My son is 4 now and I can proudly say I kind of half know what I am doing, which took a good few years. I felt like a fraud for a while, I had no idea what the fuck I was doing. Slowly though, it all started to make sense and I began to feel I was entitled to be called mummy. That process came with many changes, which I could write a whole book about (watch this space!) but being a stylist and fashion being a huge part of my identity, here are the ways motherhood changed my style because I believe the way we dress is a huge part of our identity and the arrival of a newborn can shake that up to the point you feel lost in the chaos.
This is obviously the main way motherhood changes things. I need to be comfortable. There is no option not to be. I don't like being a watcher with my son, I like to play. 9 times out of 10 I am the mum going down the slippery slide at the park while the others chat. I am the mum forgetting the snacks and running into Woolies while we are out and about. I am the mum kicking the footy, I am the mum with stains on her shirt. This is in part due to the fact I am super active and also a tomboy at heart but it is also due to the fact I don't do perfect. My house gets messy quickly. I eat a million miles an hour and spill my coffee on my shirt. I have to dress comfortably. I used to split these two sides of me - the stylist, career side and the gym junkie tomboy, quite strictly but now they blend together, cross over and are one and the same. It is sneakers, tights, jeans, flats and anything which doesn't mind getting a little dirty.
Giving Zero Fucks
I care less and less what people think of me. This is very liberating. There is something special about walking around with a little kid; the focus shifts, what becomes important is the experience you are providing for your child. You see the world through your child's eyes and your mental energy is drawn the present moment. This creates a beautiful consciousness and contentedness to the now. It takes all the attention away from ourself. At least that is how I feel when I spend quality time with my son. This way of viewing life offers up space to care less, to just be. So whether I dress more crazy or more daggy, more wild or more plain, it doesn't matter so much. I feel free to be myself.

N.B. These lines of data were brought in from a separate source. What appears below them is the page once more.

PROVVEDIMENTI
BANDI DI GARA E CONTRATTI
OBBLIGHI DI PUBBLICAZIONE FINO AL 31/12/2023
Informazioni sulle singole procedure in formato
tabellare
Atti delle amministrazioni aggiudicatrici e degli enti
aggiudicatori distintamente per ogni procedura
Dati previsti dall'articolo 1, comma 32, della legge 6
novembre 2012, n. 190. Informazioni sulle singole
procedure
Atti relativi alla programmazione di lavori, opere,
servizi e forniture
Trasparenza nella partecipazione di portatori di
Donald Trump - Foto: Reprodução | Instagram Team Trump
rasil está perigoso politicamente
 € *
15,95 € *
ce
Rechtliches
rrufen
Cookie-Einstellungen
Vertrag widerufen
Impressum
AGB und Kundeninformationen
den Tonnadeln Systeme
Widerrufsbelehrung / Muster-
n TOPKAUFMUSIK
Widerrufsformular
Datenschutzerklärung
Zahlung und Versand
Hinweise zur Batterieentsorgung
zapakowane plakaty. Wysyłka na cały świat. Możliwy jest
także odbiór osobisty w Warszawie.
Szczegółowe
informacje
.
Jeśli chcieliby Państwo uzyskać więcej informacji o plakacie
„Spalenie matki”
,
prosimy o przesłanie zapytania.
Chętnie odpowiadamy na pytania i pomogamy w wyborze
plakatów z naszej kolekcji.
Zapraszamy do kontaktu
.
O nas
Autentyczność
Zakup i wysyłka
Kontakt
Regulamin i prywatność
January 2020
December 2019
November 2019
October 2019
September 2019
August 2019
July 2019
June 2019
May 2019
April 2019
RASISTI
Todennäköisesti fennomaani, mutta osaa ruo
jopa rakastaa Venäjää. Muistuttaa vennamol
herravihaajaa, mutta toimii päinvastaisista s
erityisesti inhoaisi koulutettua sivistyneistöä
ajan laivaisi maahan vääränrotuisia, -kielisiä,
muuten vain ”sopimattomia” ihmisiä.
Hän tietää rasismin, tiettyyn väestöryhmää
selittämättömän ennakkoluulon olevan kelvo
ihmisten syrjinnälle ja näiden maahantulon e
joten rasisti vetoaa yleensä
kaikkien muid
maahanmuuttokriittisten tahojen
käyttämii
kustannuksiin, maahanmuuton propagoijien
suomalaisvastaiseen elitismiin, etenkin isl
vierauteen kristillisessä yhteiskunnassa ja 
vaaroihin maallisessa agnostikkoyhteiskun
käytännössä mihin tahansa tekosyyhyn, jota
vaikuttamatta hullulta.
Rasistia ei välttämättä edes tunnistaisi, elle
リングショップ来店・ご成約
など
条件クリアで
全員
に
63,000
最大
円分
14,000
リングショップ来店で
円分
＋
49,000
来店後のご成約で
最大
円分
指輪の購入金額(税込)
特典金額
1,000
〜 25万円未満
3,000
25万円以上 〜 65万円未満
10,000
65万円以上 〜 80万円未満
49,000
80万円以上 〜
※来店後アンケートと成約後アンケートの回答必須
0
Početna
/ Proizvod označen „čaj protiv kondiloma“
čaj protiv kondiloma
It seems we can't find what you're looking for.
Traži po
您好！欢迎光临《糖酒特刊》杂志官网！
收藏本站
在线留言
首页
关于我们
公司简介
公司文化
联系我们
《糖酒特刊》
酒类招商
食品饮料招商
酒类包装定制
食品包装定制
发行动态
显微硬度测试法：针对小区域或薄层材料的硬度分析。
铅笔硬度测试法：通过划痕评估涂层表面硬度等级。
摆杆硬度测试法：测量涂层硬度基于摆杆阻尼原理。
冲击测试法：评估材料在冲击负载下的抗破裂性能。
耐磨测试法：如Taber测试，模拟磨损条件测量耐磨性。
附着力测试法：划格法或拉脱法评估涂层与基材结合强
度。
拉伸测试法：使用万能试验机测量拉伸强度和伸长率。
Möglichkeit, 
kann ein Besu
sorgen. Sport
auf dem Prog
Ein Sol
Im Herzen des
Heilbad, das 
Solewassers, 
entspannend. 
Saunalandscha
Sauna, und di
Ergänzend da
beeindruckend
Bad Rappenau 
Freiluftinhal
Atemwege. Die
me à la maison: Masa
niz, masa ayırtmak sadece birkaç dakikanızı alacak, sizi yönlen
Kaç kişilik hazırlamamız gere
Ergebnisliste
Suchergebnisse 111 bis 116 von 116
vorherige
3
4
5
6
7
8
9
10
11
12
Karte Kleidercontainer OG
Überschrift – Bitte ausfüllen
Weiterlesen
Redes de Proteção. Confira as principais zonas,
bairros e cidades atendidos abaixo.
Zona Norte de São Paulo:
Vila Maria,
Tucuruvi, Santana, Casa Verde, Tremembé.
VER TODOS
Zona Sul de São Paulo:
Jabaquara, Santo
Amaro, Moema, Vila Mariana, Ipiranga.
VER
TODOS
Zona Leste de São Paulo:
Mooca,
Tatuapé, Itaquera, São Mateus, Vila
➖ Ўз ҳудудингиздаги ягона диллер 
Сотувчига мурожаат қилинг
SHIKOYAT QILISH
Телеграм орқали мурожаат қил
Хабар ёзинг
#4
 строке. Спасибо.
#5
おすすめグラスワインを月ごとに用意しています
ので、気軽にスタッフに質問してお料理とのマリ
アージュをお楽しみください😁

I Enjoy Getting Dressed Up More
My social life certainly took a nose dive after becoming a mum. This still breaks my heart because I am naturally ultra sociable - I get my energy and happiness from being surrounded by people and I don't like staying in. Spending more time at home has been a huge challenge for me but I definitely appreciate going out more now. I love the process of getting dressed up and wearing my favourite pieces of clothing again which so often stay on their hangers. There is added enjoyment in playing around with my hair, makeup and accessories. I feel reconnected to who I am when I go through this process. It feels special, it brings me back to who I am and I find my creativity is reawakened now when I am getting dressed up for an event. I used to take this for granted or it felt sometimes like a chore but now I love every single minute of it.
I Wear Even More Black Now
I have always based my wardrobe around black. There is a saying "women who wear black lead colourful lives" and I like to agree because my wardrobe is one big middle finger to the rainbow. Black washes well. Black is stain proof. Black doesn't care if you mistreat it. Black is a mums best friend.
Gym Clothes Are My New Go-to
I love active wear. I invest much more in my gym clothes now because often I will be wearing them all day. I think nothing of buying new gym, tights, trainers and t-back tops because if I am going to live in active wear then I want to feel damn well good about it!
Sticking To The Classics
I shop much smarter now I am a mum. Gone are the days of random, spontaneous purchases. I think long and hard before I buy anything and I draw upon the classics more. This is probably due to getting older too. A big part of my job as a stylist is teaching clients how to build a cohesive, manageable wardrobe, how to look for quality over quantity and how to get the most out of the items on hand. I apply these concepts much more thoroughly than I used to now and I find such satisfaction from curating and carefully planning the items I keep and purchase. The classics play such an important role in my wardrobe now - the white shirt, the well cut denim, the white sneaker, the cult classic frames, the boyfriend blazer, the black tote. When the classics are working well, it doesn't take much to inject some individuality and fun, it frees up room for special statement pieces and it saves the excessive spending.
Becoming a mum was the best thing that ever happened to me and while me and my little guy have had it pretty damn tough (another story for another day) I would do it all over again just to experience this amazing privilege that is raising a little human. I have always been committed to not losing myself in this journey, to still being me and to making time and energy to be active, creative, passionate and a little wild. Getting dressed and enjoying fashion is one part of that for me and remains just as important, if not more so, as ever.